The data must be written out once more, precisely as given.

%%

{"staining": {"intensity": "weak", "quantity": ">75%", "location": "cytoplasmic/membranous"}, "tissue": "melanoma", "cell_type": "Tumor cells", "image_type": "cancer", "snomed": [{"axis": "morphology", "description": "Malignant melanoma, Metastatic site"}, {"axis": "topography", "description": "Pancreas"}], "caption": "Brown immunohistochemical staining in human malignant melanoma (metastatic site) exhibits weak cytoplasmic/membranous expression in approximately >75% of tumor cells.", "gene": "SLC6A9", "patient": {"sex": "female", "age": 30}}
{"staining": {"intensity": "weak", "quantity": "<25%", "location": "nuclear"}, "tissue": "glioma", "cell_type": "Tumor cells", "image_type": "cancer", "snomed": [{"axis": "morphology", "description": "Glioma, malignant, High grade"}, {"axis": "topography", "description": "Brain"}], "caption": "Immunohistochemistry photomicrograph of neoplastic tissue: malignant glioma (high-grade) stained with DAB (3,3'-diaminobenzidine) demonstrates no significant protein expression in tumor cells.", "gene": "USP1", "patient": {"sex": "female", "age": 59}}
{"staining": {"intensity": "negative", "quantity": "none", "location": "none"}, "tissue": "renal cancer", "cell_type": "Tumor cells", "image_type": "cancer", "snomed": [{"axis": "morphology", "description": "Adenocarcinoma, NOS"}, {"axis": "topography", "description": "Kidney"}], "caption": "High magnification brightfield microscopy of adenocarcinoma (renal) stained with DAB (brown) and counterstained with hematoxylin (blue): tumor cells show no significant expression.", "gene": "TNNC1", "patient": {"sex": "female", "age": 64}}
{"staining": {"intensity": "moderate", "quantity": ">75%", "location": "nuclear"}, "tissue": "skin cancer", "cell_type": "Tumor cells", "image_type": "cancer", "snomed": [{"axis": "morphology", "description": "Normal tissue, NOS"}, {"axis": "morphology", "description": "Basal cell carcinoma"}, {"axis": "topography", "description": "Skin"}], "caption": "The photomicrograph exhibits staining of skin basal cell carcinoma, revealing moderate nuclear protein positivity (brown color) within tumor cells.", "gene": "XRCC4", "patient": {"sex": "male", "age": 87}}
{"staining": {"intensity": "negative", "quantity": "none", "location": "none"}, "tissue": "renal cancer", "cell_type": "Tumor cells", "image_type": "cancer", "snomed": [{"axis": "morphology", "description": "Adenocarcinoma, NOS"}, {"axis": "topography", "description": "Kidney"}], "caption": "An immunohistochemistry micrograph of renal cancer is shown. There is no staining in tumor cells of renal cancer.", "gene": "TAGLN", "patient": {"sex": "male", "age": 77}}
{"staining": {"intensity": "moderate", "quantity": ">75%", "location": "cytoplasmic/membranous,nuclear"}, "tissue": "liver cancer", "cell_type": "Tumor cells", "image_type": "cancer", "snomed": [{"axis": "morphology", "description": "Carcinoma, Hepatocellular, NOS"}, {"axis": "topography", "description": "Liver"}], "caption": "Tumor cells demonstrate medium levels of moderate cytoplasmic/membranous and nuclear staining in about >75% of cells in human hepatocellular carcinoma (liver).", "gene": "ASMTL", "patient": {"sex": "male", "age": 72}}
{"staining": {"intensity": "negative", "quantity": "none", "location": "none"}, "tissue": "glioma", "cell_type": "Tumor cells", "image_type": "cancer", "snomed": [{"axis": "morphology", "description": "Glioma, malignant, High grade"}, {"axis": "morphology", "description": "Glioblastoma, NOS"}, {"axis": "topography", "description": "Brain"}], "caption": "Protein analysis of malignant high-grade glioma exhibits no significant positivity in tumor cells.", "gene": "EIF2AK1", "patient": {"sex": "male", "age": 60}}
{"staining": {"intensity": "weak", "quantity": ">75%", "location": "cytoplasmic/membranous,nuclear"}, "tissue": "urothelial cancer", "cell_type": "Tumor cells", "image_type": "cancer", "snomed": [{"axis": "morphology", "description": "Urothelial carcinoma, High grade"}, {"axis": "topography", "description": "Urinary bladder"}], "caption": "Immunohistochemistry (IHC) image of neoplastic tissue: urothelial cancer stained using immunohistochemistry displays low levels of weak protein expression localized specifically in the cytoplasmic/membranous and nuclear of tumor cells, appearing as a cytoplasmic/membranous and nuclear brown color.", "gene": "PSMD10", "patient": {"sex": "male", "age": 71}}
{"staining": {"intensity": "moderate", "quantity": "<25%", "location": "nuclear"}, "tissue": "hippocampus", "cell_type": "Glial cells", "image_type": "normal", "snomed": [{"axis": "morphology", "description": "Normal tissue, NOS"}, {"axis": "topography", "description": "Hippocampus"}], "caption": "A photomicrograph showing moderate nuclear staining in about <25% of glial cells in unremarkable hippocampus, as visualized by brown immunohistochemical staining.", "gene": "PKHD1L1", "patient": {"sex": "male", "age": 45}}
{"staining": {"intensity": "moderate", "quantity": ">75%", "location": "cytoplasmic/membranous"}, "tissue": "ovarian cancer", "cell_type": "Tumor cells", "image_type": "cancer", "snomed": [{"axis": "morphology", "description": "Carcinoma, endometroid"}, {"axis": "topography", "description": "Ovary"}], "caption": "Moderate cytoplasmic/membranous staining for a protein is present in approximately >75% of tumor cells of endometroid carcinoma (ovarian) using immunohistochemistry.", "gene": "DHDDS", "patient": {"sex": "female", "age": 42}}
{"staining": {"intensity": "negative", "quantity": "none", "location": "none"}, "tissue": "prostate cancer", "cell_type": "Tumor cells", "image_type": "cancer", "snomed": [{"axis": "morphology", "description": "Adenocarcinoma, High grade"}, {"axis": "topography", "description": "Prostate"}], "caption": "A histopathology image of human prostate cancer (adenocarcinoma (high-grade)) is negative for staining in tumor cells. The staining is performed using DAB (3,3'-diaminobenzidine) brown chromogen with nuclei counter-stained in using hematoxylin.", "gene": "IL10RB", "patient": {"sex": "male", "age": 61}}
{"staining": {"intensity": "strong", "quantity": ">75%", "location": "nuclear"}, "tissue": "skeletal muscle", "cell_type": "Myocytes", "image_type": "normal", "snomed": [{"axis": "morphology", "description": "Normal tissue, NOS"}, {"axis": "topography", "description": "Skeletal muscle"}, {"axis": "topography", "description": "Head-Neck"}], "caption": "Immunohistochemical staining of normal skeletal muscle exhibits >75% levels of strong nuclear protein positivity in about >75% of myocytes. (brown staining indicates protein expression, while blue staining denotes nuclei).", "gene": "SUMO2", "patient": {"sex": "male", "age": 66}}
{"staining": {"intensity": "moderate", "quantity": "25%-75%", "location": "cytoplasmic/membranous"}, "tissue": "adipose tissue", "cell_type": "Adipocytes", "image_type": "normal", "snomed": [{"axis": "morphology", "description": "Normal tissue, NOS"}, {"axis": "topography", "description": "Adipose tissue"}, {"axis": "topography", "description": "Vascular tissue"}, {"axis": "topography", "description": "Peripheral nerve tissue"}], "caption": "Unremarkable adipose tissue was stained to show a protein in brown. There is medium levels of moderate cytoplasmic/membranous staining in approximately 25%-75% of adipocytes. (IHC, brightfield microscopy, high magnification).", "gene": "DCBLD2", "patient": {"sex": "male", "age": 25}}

%%

-- Solution to this exercise --
{"staining": {"intensity": "weak", "quantity": ">75%", "location": "cytoplasmic/membranous"}, "tissue": "melanoma", "cell_type": "Tumor cells", "image_type": "cancer", "snomed": [{"axis": "morphology", "description": "Malignant melanoma, Metastatic site"}, {"axis": "topography", "description": "Pancreas"}], "caption": "Brown immunohistochemical staining in human malignant melanoma (metastatic site) exhibits weak cytoplasmic/membranous expression in approximately >75% of tumor cells.", "gene": "SLC6A9", "patient": {"sex": "female", "age": 30}}
{"staining": {"intensity": "weak", "quantity": "<25%", "location": "nuclear"}, "tissue": "glioma", "cell_type": "Tumor cells", "image_type": "cancer", "snomed": [{"axis": "morphology", "description": "Glioma, malignant, High grade"}, {"axis": "topography", "description": "Brain"}], "caption": "Immunohistochemistry photomicrograph of neoplastic tissue: malignant glioma (high-grade) stained with DAB (3,3'-diaminobenzidine) demonstrates no significant protein expression in tumor cells.", "gene": "USP1", "patient": {"sex": "female", "age": 59}}
{"staining": {"intensity": "negative", "quantity": "none", "location": "none"}, "tissue": "renal cancer", "cell_type": "Tumor cells", "image_type": "cancer", "snomed": [{"axis": "morphology", "description": "Adenocarcinoma, NOS"}, {"axis": "topography", "description": "Kidney"}], "caption": "High magnification brightfield microscopy of adenocarcinoma (renal) stained with DAB (brown) and counterstained with hematoxylin (blue): tumor cells show no significant expression.", "gene": "TNNC1", "patient": {"sex": "female", "age": 64}}
{"staining": {"intensity": "moderate", "quantity": ">75%", "location": "nuclear"}, "tissue": "skin cancer", "cell_type": "Tumor cells", "image_type": "cancer", "snomed": [{"axis": "morphology", "description": "Normal tissue, NOS"}, {"axis": "morphology", "description": "Basal cell carcinoma"}, {"axis": "topography", "description": "Skin"}], "caption": "The photomicrograph exhibits staining of skin basal cell carcinoma, revealing moderate nuclear protein positivity (brown color) within tumor cells.", "gene": "XRCC4", "patient": {"sex": "male", "age": 87}}
{"staining": {"intensity": "negative", "quantity": "none", "location": "none"}, "tissue": "renal cancer", "cell_type": "Tumor cells", "image_type": "cancer", "snomed": [{"axis": "morphology", "description": "Adenocarcinoma, NOS"}, {"axis": "topography", "description": "Kidney"}], "caption": "An immunohistochemistry micrograph of renal cancer is shown. There is no staining in tumor cells of renal cancer.", "gene": "TAGLN", "patient": {"sex": "male", "age": 77}}
{"staining": {"intensity": "moderate", "quantity": ">75%", "location": "cytoplasmic/membranous,nuclear"}, "tissue": "liver cancer", "cell_type": "Tumor cells", "image_type": "cancer", "snomed": [{"axis": "morphology", "description": "Carcinoma, Hepatocellular, NOS"}, {"axis": "topography", "description": "Liver"}], "caption": "Tumor cells demonstrate medium levels of moderate cytoplasmic/membranous and nuclear staining in about >75% of cells in human hepatocellular carcinoma (liver).", "gene": "ASMTL", "patient": {"sex": "male", "age": 72}}
{"staining": {"intensity": "negative", "quantity": "none", "location": "none"}, "tissue": "glioma", "cell_type": "Tumor cells", "image_type": "cancer", "snomed": [{"axis": "morphology", "description": "Glioma, malignant, High grade"}, {"axis": "morphology", "description": "Glioblastoma, NOS"}, {"axis": "topography", "description": "Brain"}], "caption": "Protein analysis of malignant high-grade glioma exhibits no significant positivity in tumor cells.", "gene": "EIF2AK1", "patient": {"sex": "male", "age": 60}}
{"staining": {"intensity": "weak", "quantity": ">75%", "location": "cytoplasmic/membranous,nuclear"}, "tissue": "urothelial cancer", "cell_type": "Tumor cells", "image_type": "cancer", "snomed": [{"axis": "morphology", "description": "Urothelial carcinoma, High grade"}, {"axis": "topography", "description": "Urinary bladder"}], "caption": "Immunohistochemistry (IHC) image of neoplastic tissue: urothelial cancer stained using immunohistochemistry displays low levels of weak protein expression localized specifically in the cytoplasmic/membranous and nuclear of tumor cells, appearing as a cytoplasmic/membranous and nuclear brown color.", "gene": "PSMD10", "patient": {"sex": "male", "age": 71}}
{"staining": {"intensity": "moderate", "quantity": "<25%", "location": "nuclear"}, "tissue": "hippocampus", "cell_type": "Glial cells", "image_type": "normal", "snomed": [{"axis": "morphology", "description": "Normal tissue, NOS"}, {"axis": "topography", "description": "Hippocampus"}], "caption": "A photomicrograph showing moderate nuclear staining in about <25% of glial cells in unremarkable hippocampus, as visualized by brown immunohistochemical staining.", "gene": "PKHD1L1", "patient": {"sex": "male", "age": 45}}
{"staining": {"intensity": "moderate", "quantity": ">75%", "location": "cytoplasmic/membranous"}, "tissue": "ovarian cancer", "cell_type": "Tumor cells", "image_type": "cancer", "snomed": [{"axis": "morphology", "description": "Carcinoma, endometroid"}, {"axis": "topography", "description": "Ovary"}], "caption": "Moderate cytoplasmic/membranous staining for a protein is present in approximately >75% of tumor cells of endometroid carcinoma (ovarian) using immunohistochemistry.", "gene": "DHDDS", "patient": {"sex": "female", "age": 42}}
{"staining": {"intensity": "negative", "quantity": "none", "location": "none"}, "tissue": "prostate cancer", "cell_type": "Tumor cells", "image_type": "cancer", "snomed": [{"axis": "morphology", "description": "Adenocarcinoma, High grade"}, {"axis": "topography", "description": "Prostate"}], "caption": "A histopathology image of human prostate cancer (adenocarcinoma (high-grade)) is negative for staining in tumor cells. The staining is performed using DAB (3,3'-diaminobenzidine) brown chromogen with nuclei counter-stained in using hematoxylin.", "gene": "IL10RB", "patient": {"sex": "male", "age": 61}}
{"staining": {"intensity": "strong", "quantity": ">75%", "location": "nuclear"}, "tissue": "skeletal muscle", "cell_type": "Myocytes", "image_type": "normal", "snomed": [{"axis": "morphology", "description": "Normal tissue, NOS"}, {"axis": "topography", "description": "Skeletal muscle"}, {"axis": "topography", "description": "Head-Neck"}], "caption": "Immunohistochemical staining of normal skeletal muscle exhibits >75% levels of strong nuclear protein positivity in about >75% of myocytes. (brown staining indicates protein expression, while blue staining denotes nuclei).", "gene": "SUMO2", "patient": {"sex": "male", "age": 66}}
{"staining": {"intensity": "moderate", "quantity": "25%-75%", "location": "cytoplasmic/membranous"}, "tissue": "adipose tissue", "cell_type": "Adipocytes", "image_type": "normal", "snomed": [{"axis": "morphology", "description": "Normal tissue, NOS"}, {"axis": "topography", "description": "Adipose tissue"}, {"axis": "topography", "description": "Vascular tissue"}, {"axis": "topography", "description": "Peripheral nerve tissue"}], "caption": "Unremarkable adipose tissue was stained to show a protein in brown. There is medium levels of moderate cytoplasmic/membranous staining in approximately 25%-75% of adipocytes. (IHC, brightfield microscopy, high magnification).", "gene": "DCBLD2", "patient": {"sex": "male", "age": 25}}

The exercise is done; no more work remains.